- [GOAL OF THE EXERCISE] Locate every line in the records below that holds the word "declare" and return each one.

- [SUPPLIED INFORMATION]
────────
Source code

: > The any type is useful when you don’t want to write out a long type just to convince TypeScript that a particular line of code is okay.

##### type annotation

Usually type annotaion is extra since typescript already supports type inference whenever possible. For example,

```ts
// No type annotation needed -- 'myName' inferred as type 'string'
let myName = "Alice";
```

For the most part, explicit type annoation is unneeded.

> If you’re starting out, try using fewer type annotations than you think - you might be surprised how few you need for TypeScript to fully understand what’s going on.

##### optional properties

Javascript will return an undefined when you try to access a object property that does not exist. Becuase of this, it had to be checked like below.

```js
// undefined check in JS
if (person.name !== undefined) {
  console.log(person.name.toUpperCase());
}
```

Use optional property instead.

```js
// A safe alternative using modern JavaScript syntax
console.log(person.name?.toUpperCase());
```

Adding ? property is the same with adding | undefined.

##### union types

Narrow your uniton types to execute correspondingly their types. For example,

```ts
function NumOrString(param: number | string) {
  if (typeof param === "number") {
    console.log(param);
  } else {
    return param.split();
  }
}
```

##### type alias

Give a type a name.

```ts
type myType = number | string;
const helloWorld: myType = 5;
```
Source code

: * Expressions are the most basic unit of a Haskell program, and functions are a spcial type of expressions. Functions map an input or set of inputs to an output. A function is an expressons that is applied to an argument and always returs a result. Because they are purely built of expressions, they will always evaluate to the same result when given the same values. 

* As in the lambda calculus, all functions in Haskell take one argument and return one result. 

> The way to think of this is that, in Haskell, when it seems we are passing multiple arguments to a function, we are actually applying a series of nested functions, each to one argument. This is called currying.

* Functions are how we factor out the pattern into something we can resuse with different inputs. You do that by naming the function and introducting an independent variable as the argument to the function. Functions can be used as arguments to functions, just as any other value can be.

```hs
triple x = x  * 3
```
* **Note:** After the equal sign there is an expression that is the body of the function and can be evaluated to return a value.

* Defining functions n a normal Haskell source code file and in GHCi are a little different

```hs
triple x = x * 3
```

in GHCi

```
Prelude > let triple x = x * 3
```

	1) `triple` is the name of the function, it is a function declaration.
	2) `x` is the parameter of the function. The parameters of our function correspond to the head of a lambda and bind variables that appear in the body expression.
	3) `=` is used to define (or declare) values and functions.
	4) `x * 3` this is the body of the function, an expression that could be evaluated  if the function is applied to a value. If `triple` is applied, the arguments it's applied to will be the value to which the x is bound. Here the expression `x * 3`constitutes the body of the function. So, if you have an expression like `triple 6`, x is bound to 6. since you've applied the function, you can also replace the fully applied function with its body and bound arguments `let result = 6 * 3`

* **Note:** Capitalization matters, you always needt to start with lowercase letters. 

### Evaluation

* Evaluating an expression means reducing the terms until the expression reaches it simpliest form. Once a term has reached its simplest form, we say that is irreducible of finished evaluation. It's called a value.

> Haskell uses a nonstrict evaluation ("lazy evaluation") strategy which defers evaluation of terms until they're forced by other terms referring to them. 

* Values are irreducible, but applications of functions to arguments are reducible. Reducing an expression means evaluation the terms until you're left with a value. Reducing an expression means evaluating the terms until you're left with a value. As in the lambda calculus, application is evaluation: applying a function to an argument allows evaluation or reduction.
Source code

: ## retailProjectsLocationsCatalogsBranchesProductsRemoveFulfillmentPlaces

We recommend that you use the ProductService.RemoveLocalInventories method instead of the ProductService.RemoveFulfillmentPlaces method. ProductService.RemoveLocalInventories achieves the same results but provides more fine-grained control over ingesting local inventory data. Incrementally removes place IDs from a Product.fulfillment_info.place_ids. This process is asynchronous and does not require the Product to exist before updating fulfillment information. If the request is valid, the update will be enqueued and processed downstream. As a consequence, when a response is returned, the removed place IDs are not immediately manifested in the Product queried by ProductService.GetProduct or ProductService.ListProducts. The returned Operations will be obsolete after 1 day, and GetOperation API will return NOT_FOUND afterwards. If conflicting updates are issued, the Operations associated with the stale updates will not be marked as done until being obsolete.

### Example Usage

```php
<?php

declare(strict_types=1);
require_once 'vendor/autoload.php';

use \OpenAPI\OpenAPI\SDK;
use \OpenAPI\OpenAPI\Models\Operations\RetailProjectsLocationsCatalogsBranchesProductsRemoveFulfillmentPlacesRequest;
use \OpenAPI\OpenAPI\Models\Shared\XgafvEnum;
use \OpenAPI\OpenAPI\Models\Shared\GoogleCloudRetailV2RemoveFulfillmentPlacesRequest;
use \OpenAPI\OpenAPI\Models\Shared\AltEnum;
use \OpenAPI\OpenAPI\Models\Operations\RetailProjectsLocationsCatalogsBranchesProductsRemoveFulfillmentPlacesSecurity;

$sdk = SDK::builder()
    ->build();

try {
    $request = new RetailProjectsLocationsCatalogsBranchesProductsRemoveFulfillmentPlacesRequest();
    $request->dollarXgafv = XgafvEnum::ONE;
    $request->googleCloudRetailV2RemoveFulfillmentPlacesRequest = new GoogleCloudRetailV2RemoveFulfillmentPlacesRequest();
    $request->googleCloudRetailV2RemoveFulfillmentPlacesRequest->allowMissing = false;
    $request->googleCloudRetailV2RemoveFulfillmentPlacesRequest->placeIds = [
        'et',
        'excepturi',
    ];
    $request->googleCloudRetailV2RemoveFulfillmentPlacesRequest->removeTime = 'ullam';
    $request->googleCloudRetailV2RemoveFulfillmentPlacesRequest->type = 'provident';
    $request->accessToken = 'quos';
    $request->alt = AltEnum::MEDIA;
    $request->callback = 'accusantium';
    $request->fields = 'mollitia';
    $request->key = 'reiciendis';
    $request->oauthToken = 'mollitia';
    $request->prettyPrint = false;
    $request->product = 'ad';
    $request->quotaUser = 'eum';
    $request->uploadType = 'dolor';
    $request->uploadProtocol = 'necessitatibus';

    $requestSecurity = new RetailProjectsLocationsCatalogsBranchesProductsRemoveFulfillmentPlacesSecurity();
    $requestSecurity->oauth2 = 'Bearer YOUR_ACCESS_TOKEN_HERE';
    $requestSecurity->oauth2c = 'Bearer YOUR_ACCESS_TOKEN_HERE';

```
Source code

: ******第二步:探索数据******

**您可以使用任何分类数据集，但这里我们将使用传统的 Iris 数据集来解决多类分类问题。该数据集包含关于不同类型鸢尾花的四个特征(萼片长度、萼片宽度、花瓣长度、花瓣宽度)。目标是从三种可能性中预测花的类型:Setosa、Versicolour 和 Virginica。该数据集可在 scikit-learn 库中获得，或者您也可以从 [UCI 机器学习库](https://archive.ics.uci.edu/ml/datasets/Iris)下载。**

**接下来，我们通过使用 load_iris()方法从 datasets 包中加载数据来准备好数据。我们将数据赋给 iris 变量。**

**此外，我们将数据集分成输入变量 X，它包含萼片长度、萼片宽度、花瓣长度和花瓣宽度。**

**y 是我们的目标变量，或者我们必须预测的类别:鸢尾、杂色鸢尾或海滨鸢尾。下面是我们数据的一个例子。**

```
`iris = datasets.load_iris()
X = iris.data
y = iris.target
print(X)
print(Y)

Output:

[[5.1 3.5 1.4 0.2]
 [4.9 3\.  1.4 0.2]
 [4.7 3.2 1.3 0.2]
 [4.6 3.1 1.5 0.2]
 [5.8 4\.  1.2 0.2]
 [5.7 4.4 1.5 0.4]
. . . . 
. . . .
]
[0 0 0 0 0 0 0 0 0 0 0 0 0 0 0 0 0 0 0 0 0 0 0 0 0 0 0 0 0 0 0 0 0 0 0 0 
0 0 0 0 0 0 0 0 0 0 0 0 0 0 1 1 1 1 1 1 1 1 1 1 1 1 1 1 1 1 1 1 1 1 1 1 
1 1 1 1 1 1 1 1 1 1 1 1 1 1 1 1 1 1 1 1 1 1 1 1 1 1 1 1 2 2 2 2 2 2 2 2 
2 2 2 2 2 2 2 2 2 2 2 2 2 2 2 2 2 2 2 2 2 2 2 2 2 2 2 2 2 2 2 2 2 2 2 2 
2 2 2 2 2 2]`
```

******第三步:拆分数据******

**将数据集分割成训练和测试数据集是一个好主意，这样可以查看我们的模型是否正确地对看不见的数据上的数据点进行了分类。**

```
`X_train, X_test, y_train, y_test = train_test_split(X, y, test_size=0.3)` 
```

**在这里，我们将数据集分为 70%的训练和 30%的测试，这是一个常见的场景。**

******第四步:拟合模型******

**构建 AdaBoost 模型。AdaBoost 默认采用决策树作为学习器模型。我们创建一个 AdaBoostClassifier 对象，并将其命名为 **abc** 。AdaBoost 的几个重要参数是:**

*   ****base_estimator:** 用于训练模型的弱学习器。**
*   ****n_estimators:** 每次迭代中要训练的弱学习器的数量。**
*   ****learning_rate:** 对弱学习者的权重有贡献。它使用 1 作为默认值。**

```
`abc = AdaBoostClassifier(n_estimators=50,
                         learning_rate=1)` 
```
────────
- [ANSWER SECTION]
	3) `=` is used to define (or declare) values and functions.
declare(strict_types=1);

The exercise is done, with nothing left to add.